The Dangerous Dr. Chavers: A Rebuttal to "Here's my Problem with #BlackGirlMagic"

January 13, 2016


The difference between #BlackGirlMagic and the “strong, black woman” archetype is that the first is self-empowering and the latter a social construct that both acknowledges and diminishes the additional barriers that must be surmounted when a human being is born both black and female. I didn’t go to Harvard. I didn’t major in African American History nor did I get my degree in English. I haven’t quite lived a quarter of a century or filed my own taxes or been married or divorced or any of those other things that qualify as #adulting. No, there are fewer things on my #Adulting scorecard than Dr. Chavers, and I will yield in deference as if she was Big Sister Nuance in the International Sorority of Mu Beta Gamma, the Magical Black Girl sorority that all, not some black girls are initiated into, from birth. This initiation requires no great feat, actually. The pledge process occurs all throughout life. “Black girl magic” is the name we call ourselves, the one we answer to. “Strong, black woman” is the one we were given. I’ll explain.

Dr. Chavers fails to recognize this difference, in her Elle “article” Here’s My Problem with #BlackGirlMagic, choosing instead to argue on the erroneous premise that the hashtag is more often used by others to describe black girls as mythical, as objects. In my personal experience, I have not seen this to be the case. Contrast this, to the overuse of the “strong, black woman” archetype that indeed has been initiated by people who are neither black, nor female, and in some instances not strong. This archetype has a curious dual edge in that it both acknowledges that the black woman has had to evolve, for lack of a better word, a thick skin, or an intrinsic motivation that is paramount to her success in the face of situations that were not designed to include her. However, in this discovery, is no responsible, nor reflective acknowledgement of the inherent ridiculousness that a human being would have to be extraordinary to evade the life-mines placed in her path, and certainly no salient dedication to see those barriers removed.

The “strong, black woman” archetype is vintage. It is outdated. It is weak and feeble because in calling someone a strong, black woman, one is merely pointing out that it is obvious that this individual was born into disadvantage, but not critical of the institutionalized racism and sexism that placed such a magical creature into this framework.
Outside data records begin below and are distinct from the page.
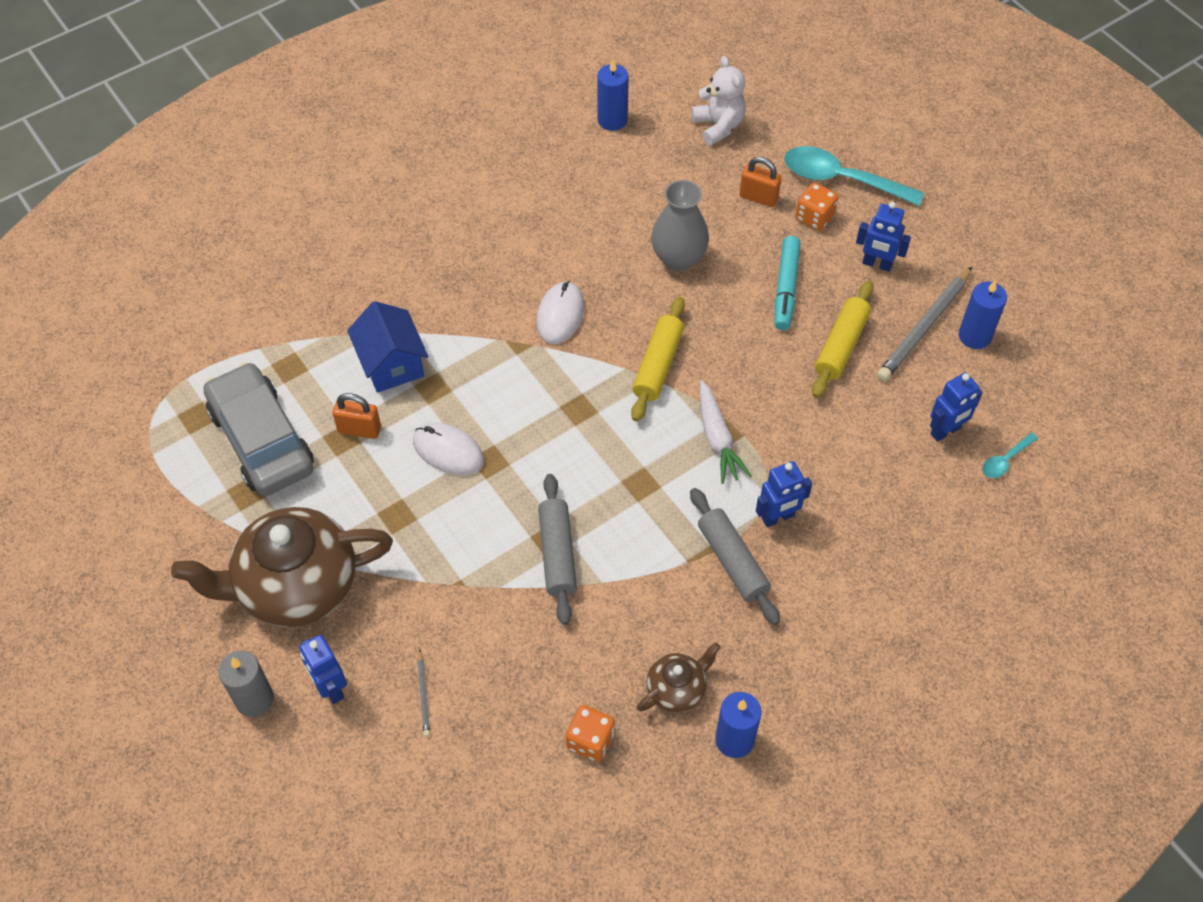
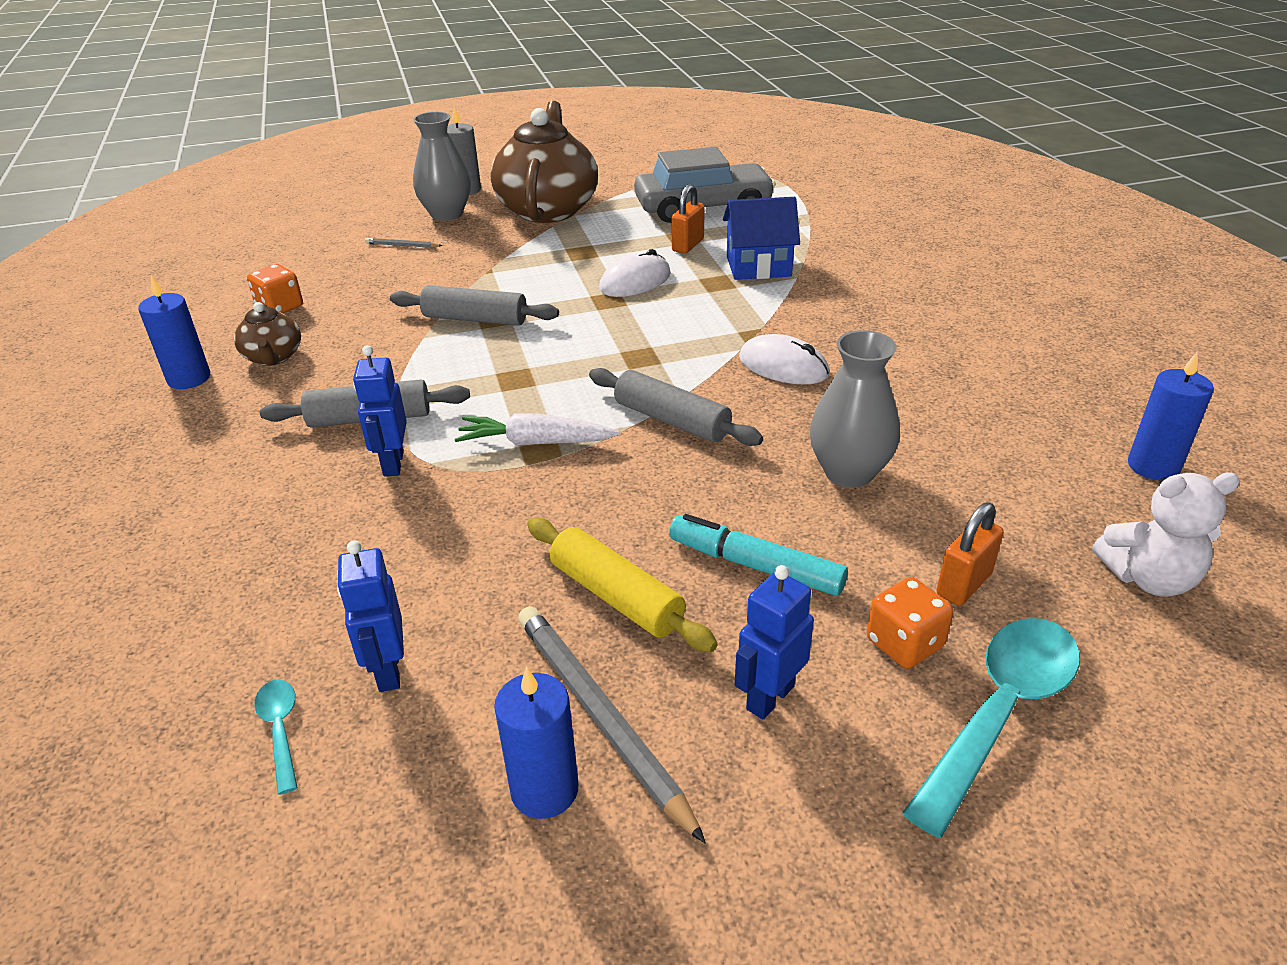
camera: 110 degrees right, 20 degrees down
(330, 688) = (447, 214): blue robot -> grey vase
(658, 365) = (672, 420): yellow rolling pin -> grey rolling pin

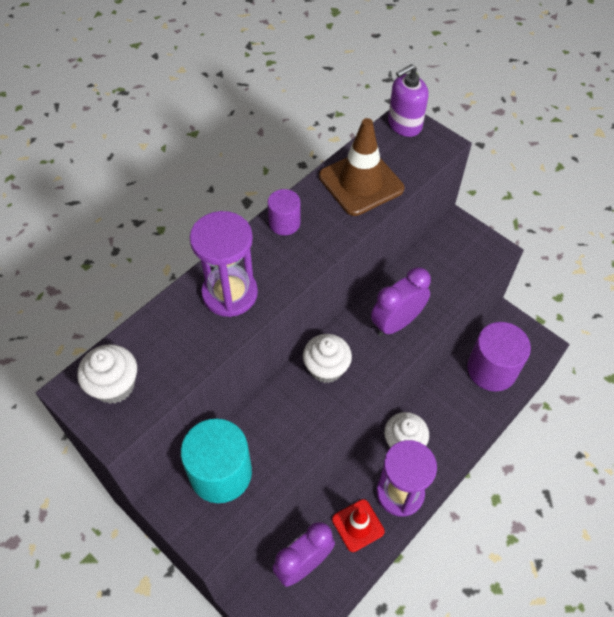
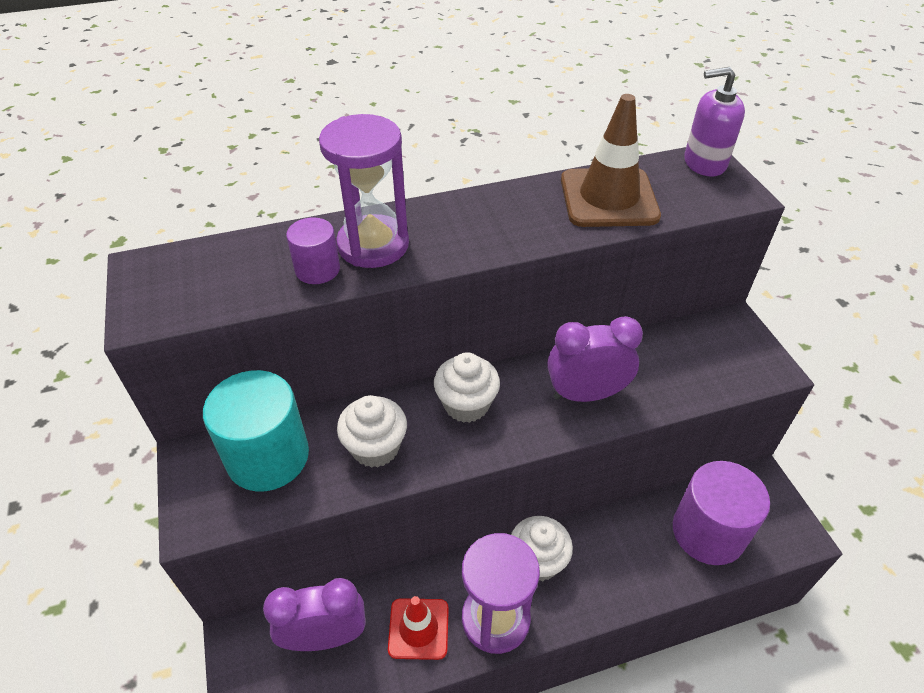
camera: 30 degrees right, 10 degrees down
(114, 385) = (182, 279): white cupcake -> white cupcake (375, 447)
(284, 223) = (488, 204): purple cylinder -> purple cylinder (317, 269)

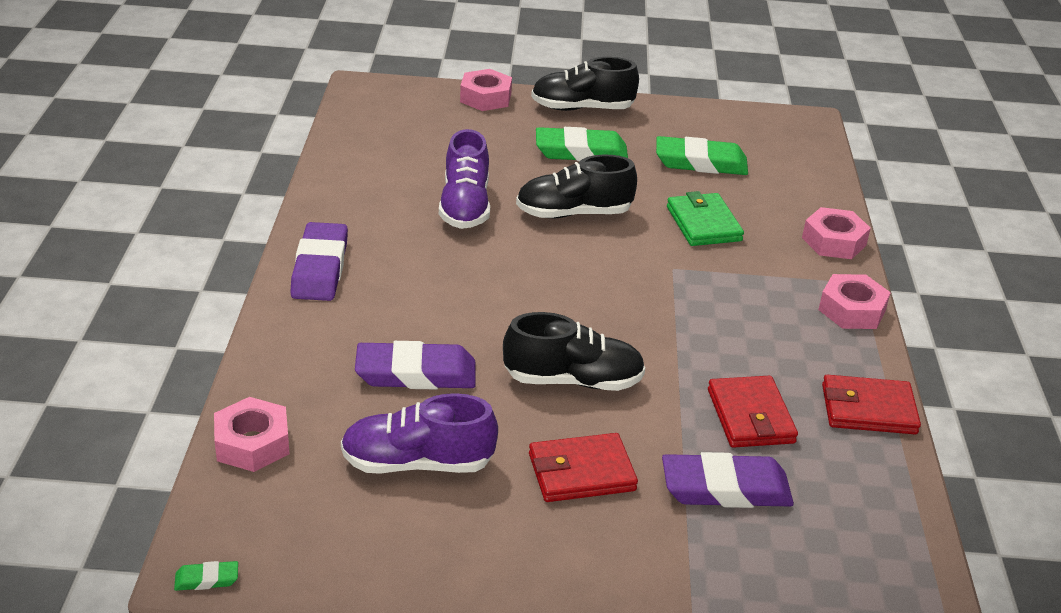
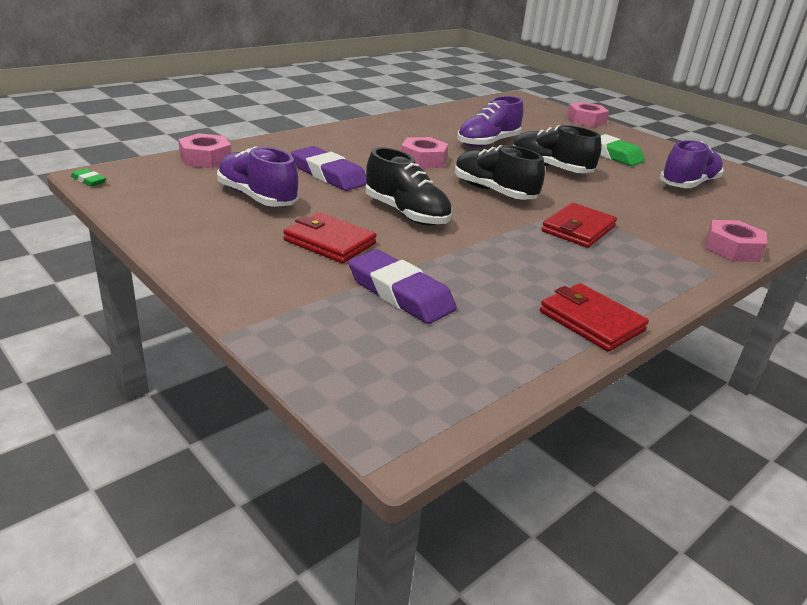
camera: 45 degrees right, 5 degrees down
(320, 268) = (364, 131): purple eraser -> none
(582, 108) = (643, 142): black shoe -> black shoe (493, 192)
(700, 162) = (688, 184): green eraser -> purple shoe
(703, 224) = (635, 203): green wallet -> none
(750, 416) = (489, 278): red wallet -> red wallet (578, 229)
(852, 310) = (680, 279): pink nut -> pink nut (423, 160)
Yes, black women’s bodies have scripts written all over them. As black people and female people, we are doubly constricted in expectation, that of others, more often and that of ourselves, in many circumstances. While we have been otherized in several ways that have objectified our bodies, minds, achievements, etc, the #BlackGirlMagic hashtag picks up the slack from the lazy “strong, black woman” archetype. Black girl magic, as I perceive it, is a declaration that in spite of the life-mines of hurdles that other non-black, non-female humans do not need to concern themselves with, black girls all over the world dare to achieve and overachieve. The statistics, (the real ones, not the ones you find in IG memes and twitter news) have revealed that black girls are the most educated demographic in the United States. Our First lady is a magical black girl!

Magic is not a term that is mythical, in my opinion. Magic is not a term that objectifies, at least not me, personally. I believe that magic is a term more akin to audacity. That a human being born with double shackles of racial stigma and gender stigma should be so wonderfully fearless and audacious as to aspire to things that society may have believed to be reserved for our blonde and blue-eyed brethren. The nerve! That a black girl would aim to receive the highest education and be nurturing as a mother or a leader in her career. It’s absolutely ridiculous! But it is our reality, our truth and to liken it to the objectification that others have inflicted on us, is cruel, unusual, and lazy. But more so, it is dangerous. I pray you find your magic again, Dr. Chavers.